# If $A\in M_{m\times n}(\mathbb{R})$ and $m>n$ and $Ker(A)=0$ then $A^TA$ is invertible.

I know from $rank(A)+nullity(A)=n$ that is $rank(A)=rank(A^T)=n$ and $nullity(A^T) ≠ 0$.Is there any other useful connection to solve this problem?

• What is def(A)?? Dec 27 '17 at 19:34
• Dimension of $N(A)$.My professor use that term to describe a dimension of nullspace. Dec 27 '17 at 19:37
• @DevendraSinghRana "deficiency", aka nullity Dec 27 '17 at 19:38
• Rank A is n then it is not possible to have rank of AA^T to be m Dec 27 '17 at 19:40
• @DevendraSinghRana I corrected mistake. Dec 27 '17 at 19:43

Suppose $A^TAv=0$; then also $v^TA^TAv=(Av)^T(Av)=0$, which implies $Av=0$. Since the null space of $A$ is trivial, you're done: $v=0$, so the nullity of $A^TA$ is zero and the rank is full.

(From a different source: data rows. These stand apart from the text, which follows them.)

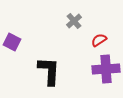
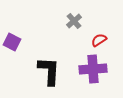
purple cross: moved 13 px left
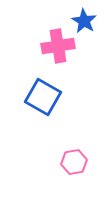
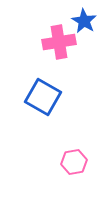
pink cross: moved 1 px right, 4 px up
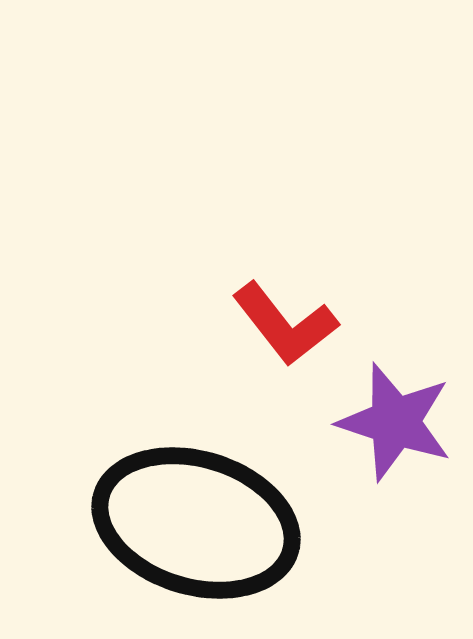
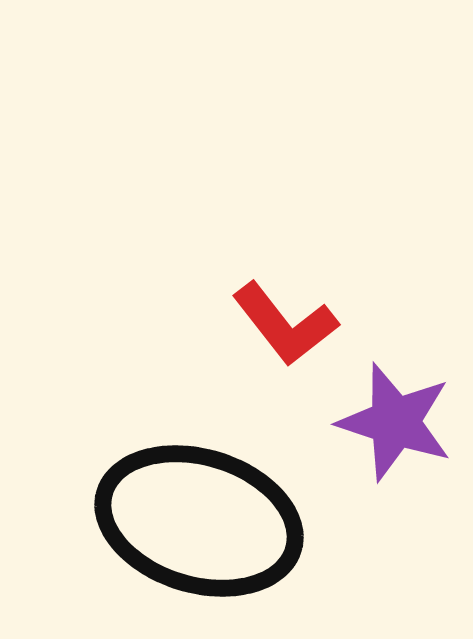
black ellipse: moved 3 px right, 2 px up
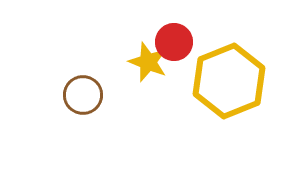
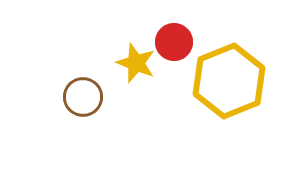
yellow star: moved 12 px left, 1 px down
brown circle: moved 2 px down
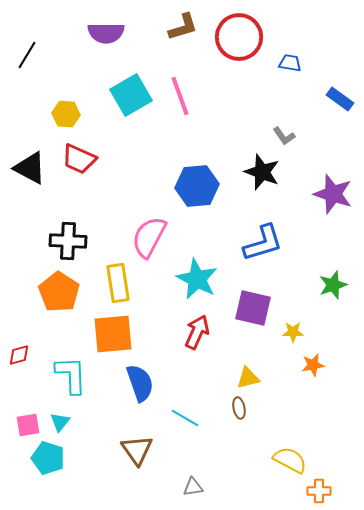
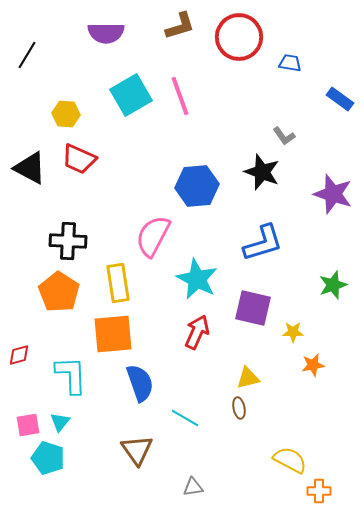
brown L-shape: moved 3 px left, 1 px up
pink semicircle: moved 4 px right, 1 px up
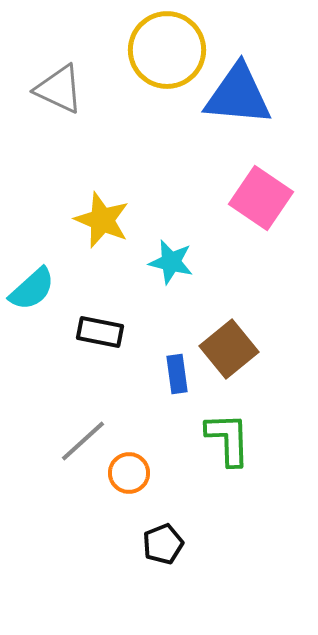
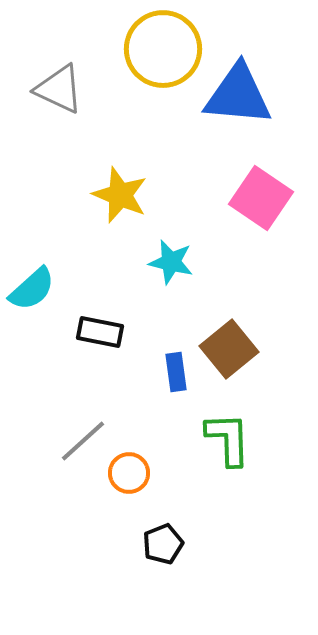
yellow circle: moved 4 px left, 1 px up
yellow star: moved 18 px right, 25 px up
blue rectangle: moved 1 px left, 2 px up
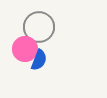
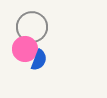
gray circle: moved 7 px left
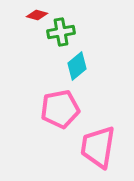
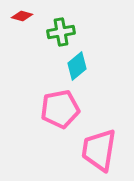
red diamond: moved 15 px left, 1 px down
pink trapezoid: moved 1 px right, 3 px down
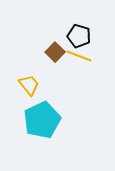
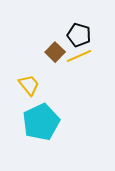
black pentagon: moved 1 px up
yellow line: rotated 45 degrees counterclockwise
cyan pentagon: moved 1 px left, 2 px down
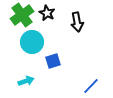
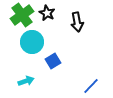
blue square: rotated 14 degrees counterclockwise
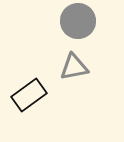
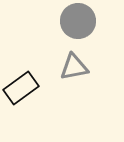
black rectangle: moved 8 px left, 7 px up
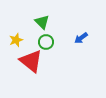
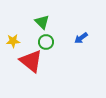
yellow star: moved 3 px left, 1 px down; rotated 16 degrees clockwise
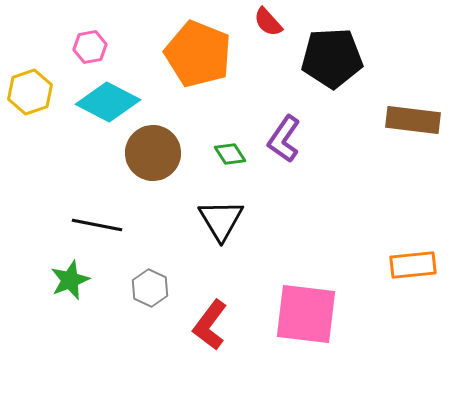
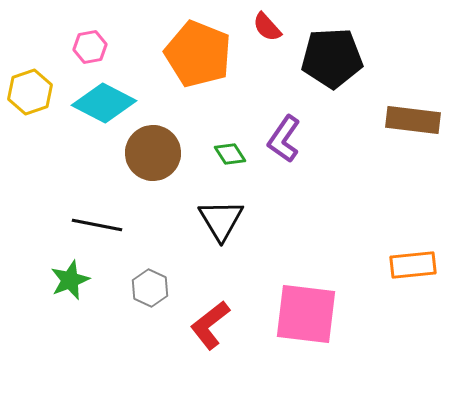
red semicircle: moved 1 px left, 5 px down
cyan diamond: moved 4 px left, 1 px down
red L-shape: rotated 15 degrees clockwise
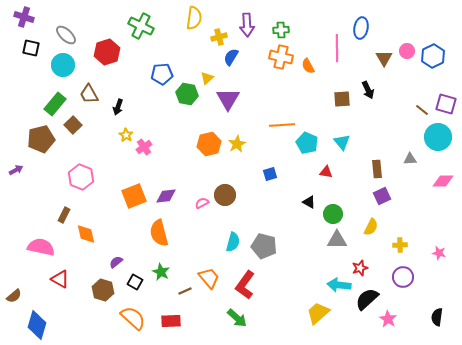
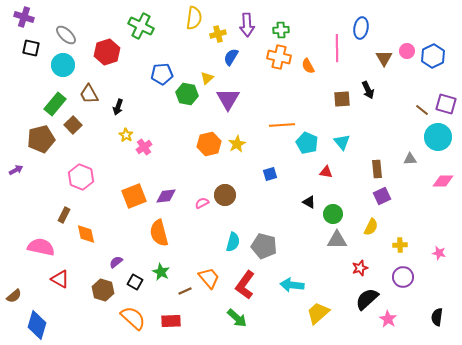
yellow cross at (219, 37): moved 1 px left, 3 px up
orange cross at (281, 57): moved 2 px left
cyan arrow at (339, 285): moved 47 px left
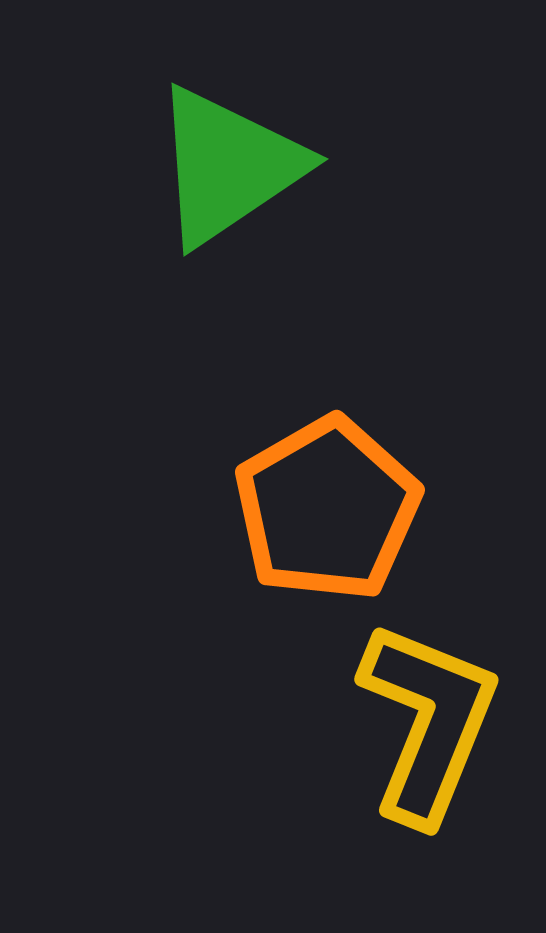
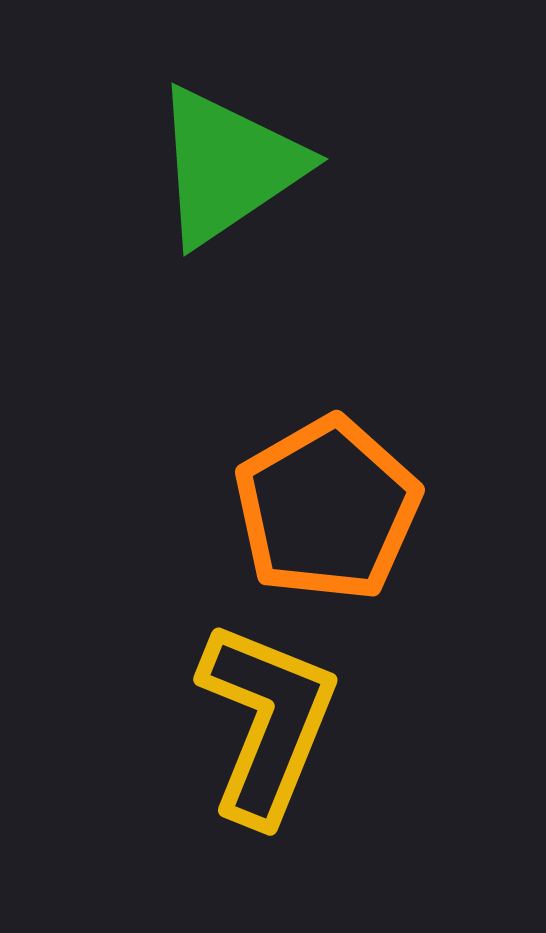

Suppose $x=(x_1,\dots,x_n)\in\mathbb{R}^n$ and $x^Tx=0$; this means $$x_1^2+x_2^2+\dots+x_n^2=0$$ so $x_1=0, x_2=0,\dots,x_n=0$ and $x=0$. Apply it to $x=Av$.

• $(Av)^T(Av)=0$, which implies $Av=0$ ; please explain this I didn't understand, sir! Dec 29 '17 at 10:20
• @Abhishek I added the explanation. Dec 29 '17 at 11:47

Well ! Use the fact that $$RankA+RankB -k<=Rank (AB)<= min (Rank A , Rank B)$$ Where $A$ is $n×k$ and $B$ is $k×m$ matrix.

It will work surely!

• Can you give me a source of $RankA+RankB−k<=Rank(AB)$ ? Dec 27 '17 at 19:57
• quora.com/How-do-I-show-rank-AB-≥rank-A-+rank-B-−n Dec 27 '17 at 20:01

You can define:

$\mathbb{A}_{m\times n}(\mathbb{R})$ be the matrix of any linear transformation $T:\mathbb{R^n}\to\mathbb{R^m}$ .So by Sylvester's law $rank(A)+nullity(A)=n\implies rank(A)=n$

and we know that $rank(A)=rank(A^TA)$=$n$; [1]: Prove rank $A^TA$ = rank $A$ for any $A_{m \times n}$

here , $A^TA$ is $n\times n$ , has full rank.

Therefore , $A^TA$ is invertible. (Hope it may help you.)